NEMO has several limitations. First, in partial data, each pair of samples must have at least one omic in common. This assumption holds if one omic was measured for all patients, which is often the case for gene expression. Second, the choice of k, the number of nearest neighbors, requires further study. NEMO currently chooses the same k for all samples, implicitly assuming that all cluster sizes are equal. Choosing different k for different samples based on the estimated size of their cluster may further improve NEMO’s results. Third, unlike some dimension reduction methods, NEMO does not readily provide insight on feature importance.

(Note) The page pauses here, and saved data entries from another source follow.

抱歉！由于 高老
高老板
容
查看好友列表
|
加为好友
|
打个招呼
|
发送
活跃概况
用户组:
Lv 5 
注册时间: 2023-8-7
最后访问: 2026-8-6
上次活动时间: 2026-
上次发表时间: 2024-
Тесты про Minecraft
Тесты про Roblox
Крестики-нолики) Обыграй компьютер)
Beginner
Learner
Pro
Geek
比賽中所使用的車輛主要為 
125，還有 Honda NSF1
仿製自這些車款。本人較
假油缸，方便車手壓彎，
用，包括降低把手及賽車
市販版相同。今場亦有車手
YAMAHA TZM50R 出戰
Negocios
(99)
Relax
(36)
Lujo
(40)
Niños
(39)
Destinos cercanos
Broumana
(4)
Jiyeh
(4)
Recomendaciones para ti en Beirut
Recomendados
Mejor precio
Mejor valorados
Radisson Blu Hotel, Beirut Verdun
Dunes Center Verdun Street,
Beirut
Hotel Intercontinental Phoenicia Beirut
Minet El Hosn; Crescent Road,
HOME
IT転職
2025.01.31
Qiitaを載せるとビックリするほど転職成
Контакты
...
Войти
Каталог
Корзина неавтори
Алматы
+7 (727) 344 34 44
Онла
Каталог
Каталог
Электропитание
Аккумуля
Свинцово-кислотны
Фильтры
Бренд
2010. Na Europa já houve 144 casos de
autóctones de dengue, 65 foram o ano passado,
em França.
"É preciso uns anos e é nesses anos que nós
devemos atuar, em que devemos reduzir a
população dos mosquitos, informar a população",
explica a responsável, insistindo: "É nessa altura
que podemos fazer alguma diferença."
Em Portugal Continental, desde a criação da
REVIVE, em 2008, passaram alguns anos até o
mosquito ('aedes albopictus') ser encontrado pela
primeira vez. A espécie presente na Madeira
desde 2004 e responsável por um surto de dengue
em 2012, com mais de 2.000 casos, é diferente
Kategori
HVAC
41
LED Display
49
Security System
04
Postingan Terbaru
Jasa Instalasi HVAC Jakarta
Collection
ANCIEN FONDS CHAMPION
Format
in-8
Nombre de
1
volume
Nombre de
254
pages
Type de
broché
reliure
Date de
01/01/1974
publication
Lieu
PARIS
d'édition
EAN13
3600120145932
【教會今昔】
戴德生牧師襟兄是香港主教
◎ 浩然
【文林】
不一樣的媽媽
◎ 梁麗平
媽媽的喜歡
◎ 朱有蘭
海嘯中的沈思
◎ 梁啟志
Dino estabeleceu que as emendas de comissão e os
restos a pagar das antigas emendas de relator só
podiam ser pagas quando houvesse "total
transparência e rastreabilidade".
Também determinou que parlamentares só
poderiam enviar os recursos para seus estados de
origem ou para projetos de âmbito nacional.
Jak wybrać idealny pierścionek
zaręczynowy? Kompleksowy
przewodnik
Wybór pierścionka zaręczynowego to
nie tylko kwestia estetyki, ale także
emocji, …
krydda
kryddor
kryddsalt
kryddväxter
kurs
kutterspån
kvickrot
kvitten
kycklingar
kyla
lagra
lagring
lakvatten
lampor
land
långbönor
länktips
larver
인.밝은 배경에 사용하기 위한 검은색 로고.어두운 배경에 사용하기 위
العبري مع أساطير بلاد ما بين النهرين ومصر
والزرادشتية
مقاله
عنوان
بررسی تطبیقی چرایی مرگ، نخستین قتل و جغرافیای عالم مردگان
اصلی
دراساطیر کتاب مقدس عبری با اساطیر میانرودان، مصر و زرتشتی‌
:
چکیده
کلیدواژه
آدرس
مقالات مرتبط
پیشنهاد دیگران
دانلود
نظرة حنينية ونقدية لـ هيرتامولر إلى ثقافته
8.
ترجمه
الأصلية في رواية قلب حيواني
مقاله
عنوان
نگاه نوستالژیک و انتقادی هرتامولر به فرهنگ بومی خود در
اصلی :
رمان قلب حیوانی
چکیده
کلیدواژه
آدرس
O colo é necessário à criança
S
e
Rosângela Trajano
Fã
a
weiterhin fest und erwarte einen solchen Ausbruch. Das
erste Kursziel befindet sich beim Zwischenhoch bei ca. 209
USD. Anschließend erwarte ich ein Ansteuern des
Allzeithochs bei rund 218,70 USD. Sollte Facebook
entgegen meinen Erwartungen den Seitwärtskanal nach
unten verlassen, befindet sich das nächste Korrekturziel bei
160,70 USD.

Given a clustering solution, importance of features to clusters can be computed using differential analysis.

We compared NEMO to PVC in the context of missing data. PVC was developed within the machine learning community for the task of partial multi-view clustering, and has not been applied to omic data previously. Remarkably, on average, in terms of survival analysis, PVC (using the number of clusters of NEMO) outperformed all other methods on the partial cancer datasets with two omics, while NEMO was better on the simulated partial datasets. As PVC is limited to two omics, extension of that NMF-based algorithm to more omics and to include a mechanism for determining the number of clusters is desirable.

In some of the cancer datasets the results obtained using only mRNA expression and DNA methylation were superior to those achieved when also considering miRNA expression. In addition, in some of the datasets we did not observe a significant decrease in performance when removing a fraction of the gene expression data for cancer patients. This phenomenon suggests that multi-omics clustering does not necessarily improve with more omics (see also Rappoport and Shamir, 2018). A possible explanation is that the different omics are highly correlated, such that additional omics do not add signal. At least for some of the cancer types, this was not the case. Alternatively, it is possible that omics contain contradicting or independent signals, such that removal of data from one omics strengthens the overall structure of the data. While NEMO performed well with an additional omic that contains no signal, future work is needed to deal with omics that contain independent or contradicting signals.

5 Conclusion

Clustering cancer patients into subgroups has the potential to define new disease subtypes that can be used for personalized diagnosis and therapy. The increasing diversity of omics data as well as their reduced cost creates an opportunity to use multi-omic data to discover such subgroups. NEMO’s simplicity, efficiency and efficacy on both full and partial datasets make it a valuable method for this challenge.